** PROMPT **
Reproduce the whole listing below without its pictures, exactly as written.

** INFORMATION PROVIDED **
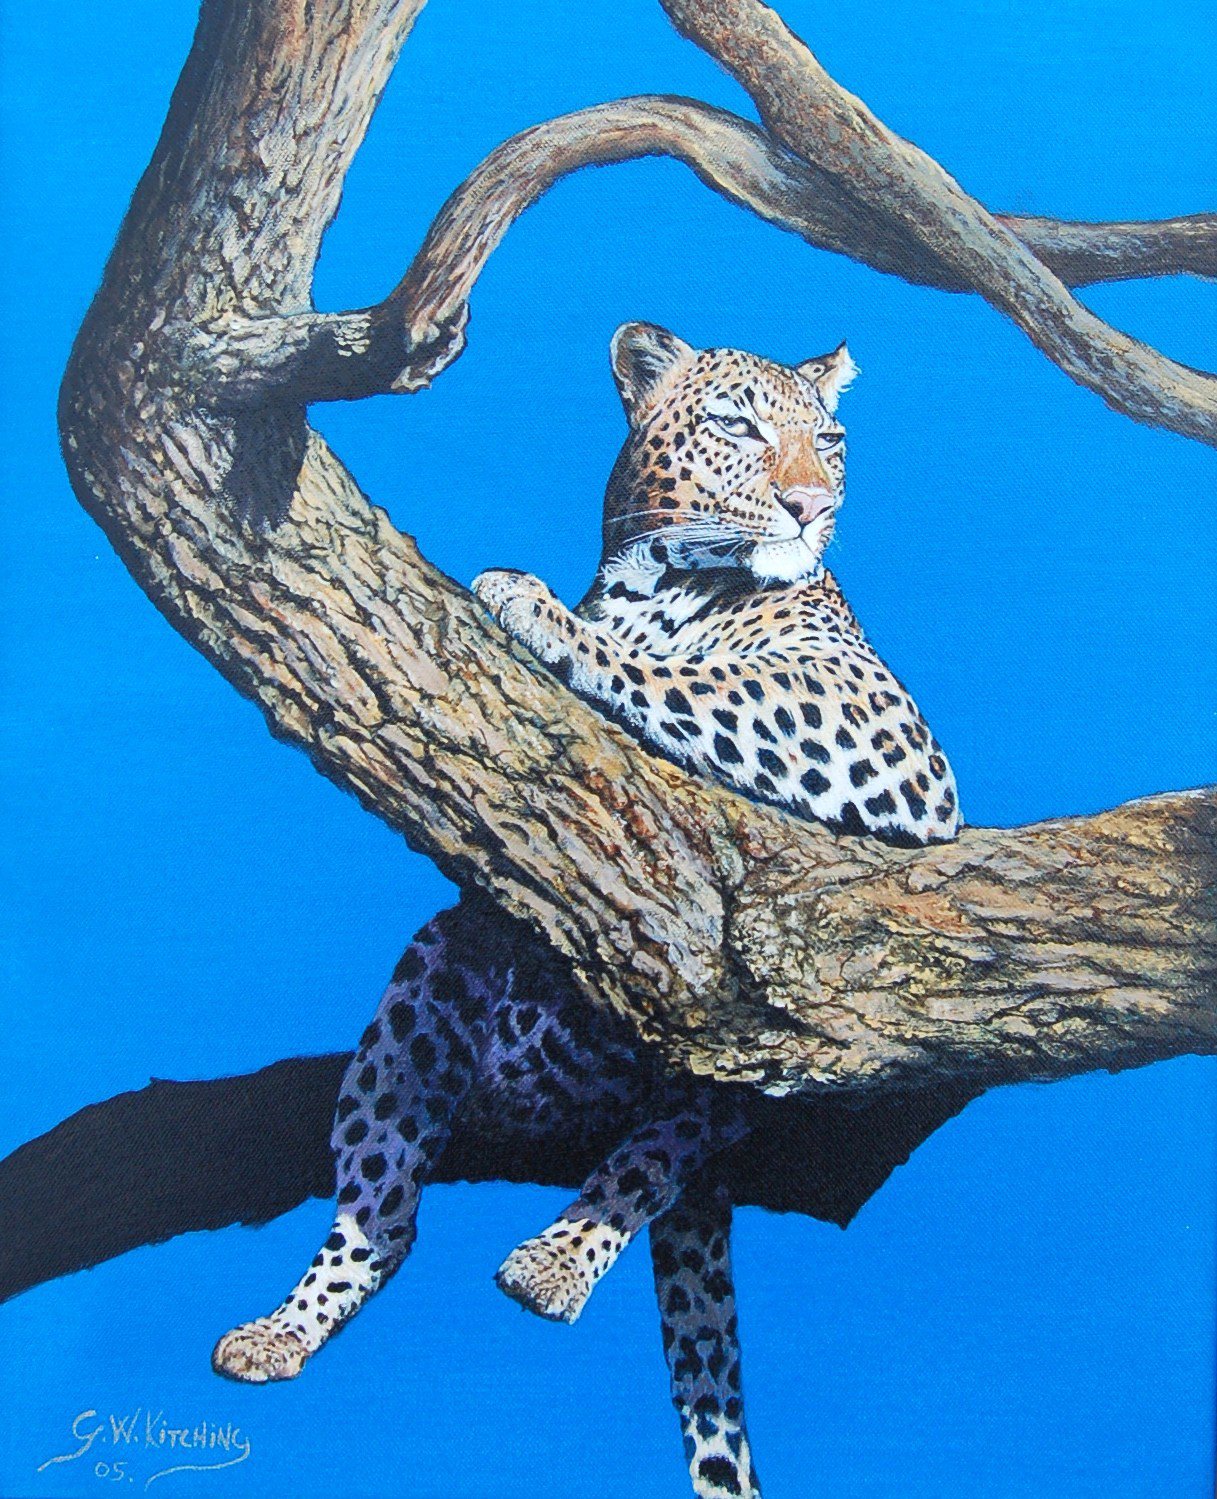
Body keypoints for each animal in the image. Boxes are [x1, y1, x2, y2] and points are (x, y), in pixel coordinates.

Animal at [212, 322, 961, 1499]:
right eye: (738, 426)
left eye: (829, 440)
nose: (807, 506)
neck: (656, 582)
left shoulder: (883, 741)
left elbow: (687, 681)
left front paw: (533, 604)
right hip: (432, 983)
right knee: (385, 1209)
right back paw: (284, 1327)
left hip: (743, 1052)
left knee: (665, 1142)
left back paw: (553, 1263)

** FINISHED EXERCISE **
Body keypoints for each animal in the image. Boxes are [x1, y1, x2, y2] and points are (x, y), in pixel coordinates.

Animal at [212, 322, 961, 1499]:
right eye: (738, 426)
left eye: (829, 440)
nose: (807, 506)
neck: (656, 582)
left shoulder: (883, 741)
left elbow: (687, 681)
left front paw: (533, 604)
right hip: (432, 983)
right knee: (385, 1209)
right back paw: (284, 1327)
left hip: (743, 1052)
left knee: (665, 1142)
left back paw: (553, 1263)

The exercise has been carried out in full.